Patrick Ecclesine—ABC

Bitcoin and other cryptocurrencies have had a rough start to 2018—but they’re not disappearing anytime soon, says Shark Tank investor and cybersecurity expert Robert Herjavec.

“To me, it’s the wave of the future,” he told Money recently. “Fast forward 25 years from now, there will be some form of a cryptocurrency that we will pay for electronically, and the concept of cash will go away one day.”

Herjavec credits blockchain technology—the driving force behind cryptocurrency—as a game-changer that will revolutionize the way businesses verify transactions. (Simply put, blockchain uses multiple servers to verify a transaction, making it much more secure than transactions using just one server — which is commonplace today.)

“It’s going to have massive benefits for humanity, in all kinds of transactions,” he says, “including cybersecurity.”

The price of cryptocurrency has been on a rollercoaster ride over the last year, in particular the last several months. Some have continued to warn against investing in it, including economists and big-time billionaires like Warren Buffett. Others, like Herjavec's Shark Tank rival Mark Cuban, think it could be worth buying—if you proceed with caution.

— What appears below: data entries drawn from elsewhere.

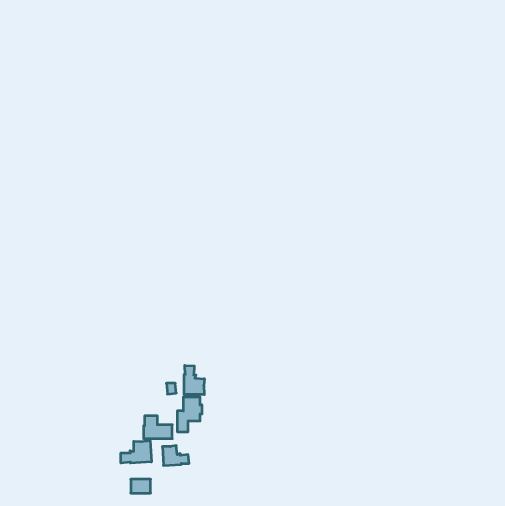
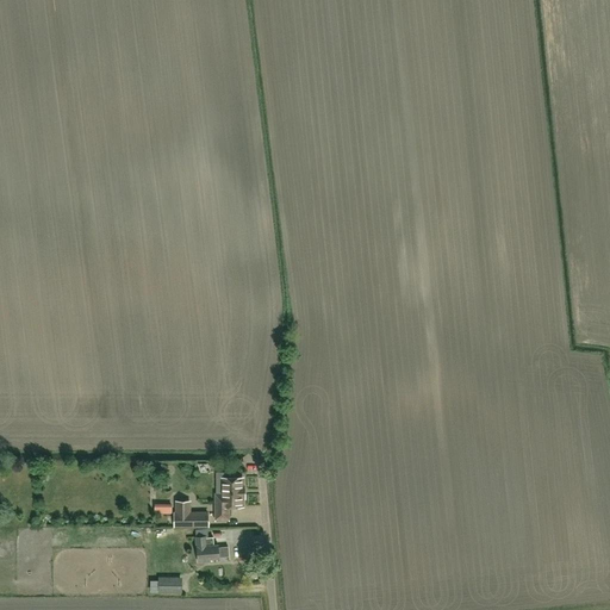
building: [184,365,204,395] -> none
building: [121,441,151,463] -> none

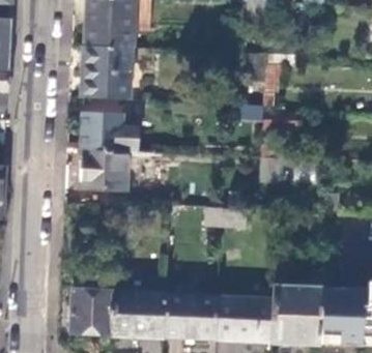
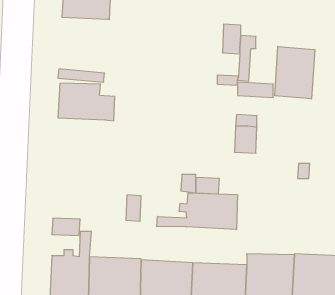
building: [82,47,130,99] -> none
building: none -> [275,46,315,99]
building: [78,149,126,190] -> none
building: none -> [157,193,237,230]

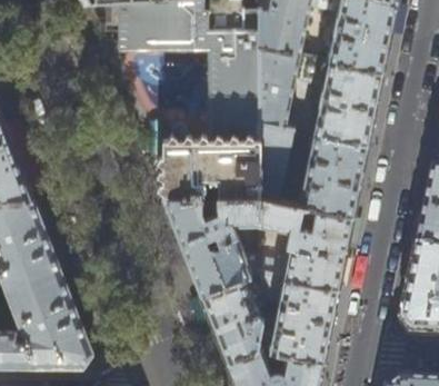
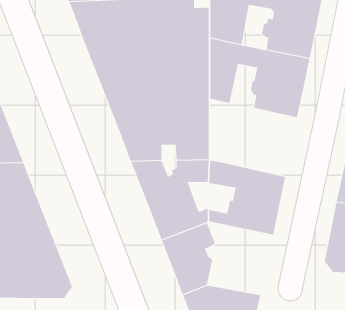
building: [259,125,293,204] -> none
building: [299,136,367,220] -> none
building: [257,275,338,365] -> none

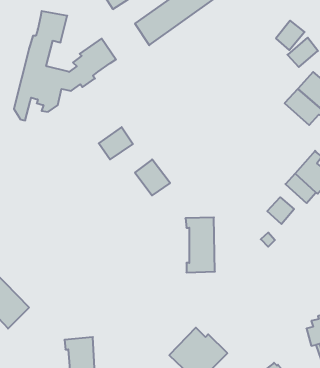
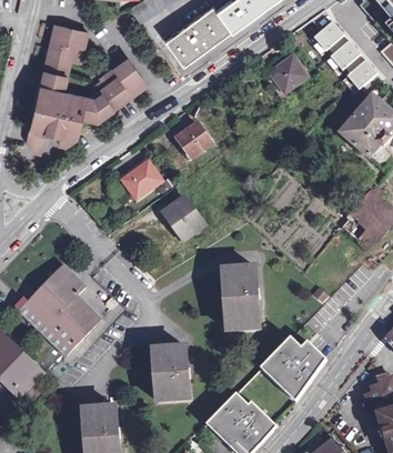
building: none -> [310,19,346,53]
building: none -> [263,51,308,93]
building: none -> [174,121,213,159]
building: [267,197,294,224] -> none
building: none -> [14,264,101,354]
building: none -> [265,339,324,397]
building: none -> [154,345,188,402]

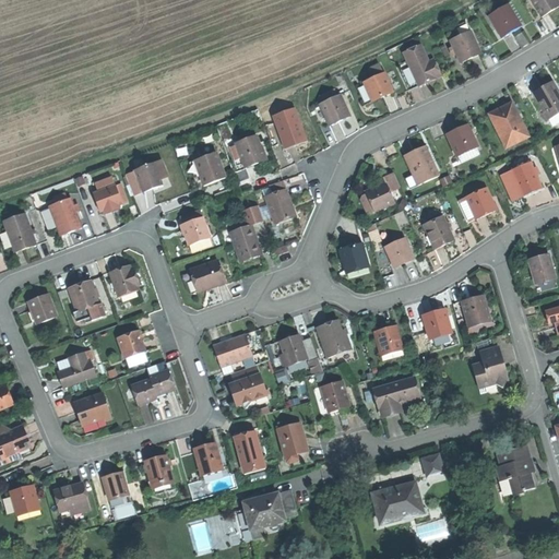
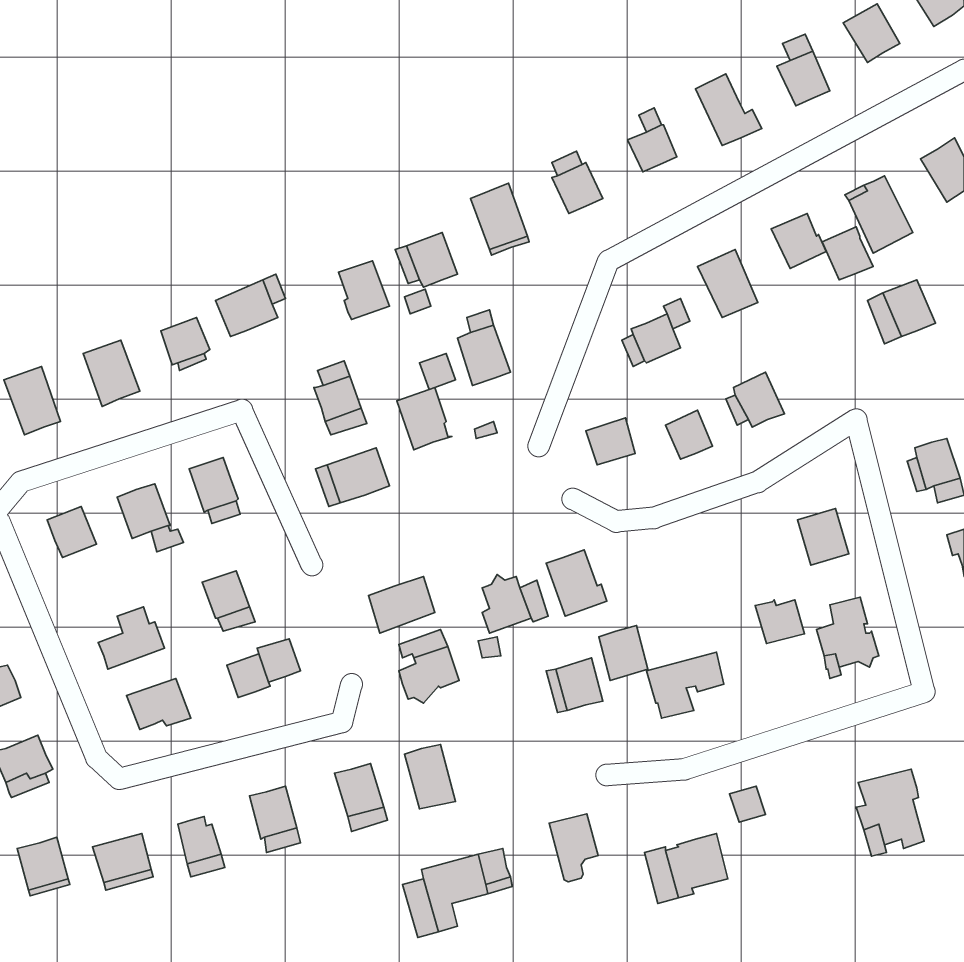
building: [465,187,495,217] -> [822,227,873,280]
building: [423,312,451,337] -> [755,600,804,643]
building: [373,323,402,355] -> [599,626,648,680]
building: [277,423,306,462] -> [549,814,598,882]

Herjavec is worth a reported $200 million and made his fortune in the last 20 years with his cybersecurity company, The Herjavec Group. But he himself isn't jumping on the cryptocurrency bandwagon just yet. For one, he worries that cryptocurrency is too much of a Wild West right now.

“There’s no base for it,” he says. "When I buy a house and it’s overpriced, I can live in it. There’s some fundamental value. The challenge with cryptocurrency is, it could go to zero. There’s no one exchange that is making them. Exchanges that sell them now can be hacked. We recently saw the largest breach ever — $500 million in 24 hours. If you had bought that exchange, it’s not that you’ve gone down 20% or 40%, you’ve actually gone to zero.”

The other reason he personally isn’t sold on cryptocurrency? It’s a moral issue.

“Cryptocurrency is the choice of funding and transactions for hackers,” he says. “And since we’re the good guys, I can’t get behind [that]. If there was no cryptocurrency, much of the large hacks that we’re seeing today wouldn’t exist.”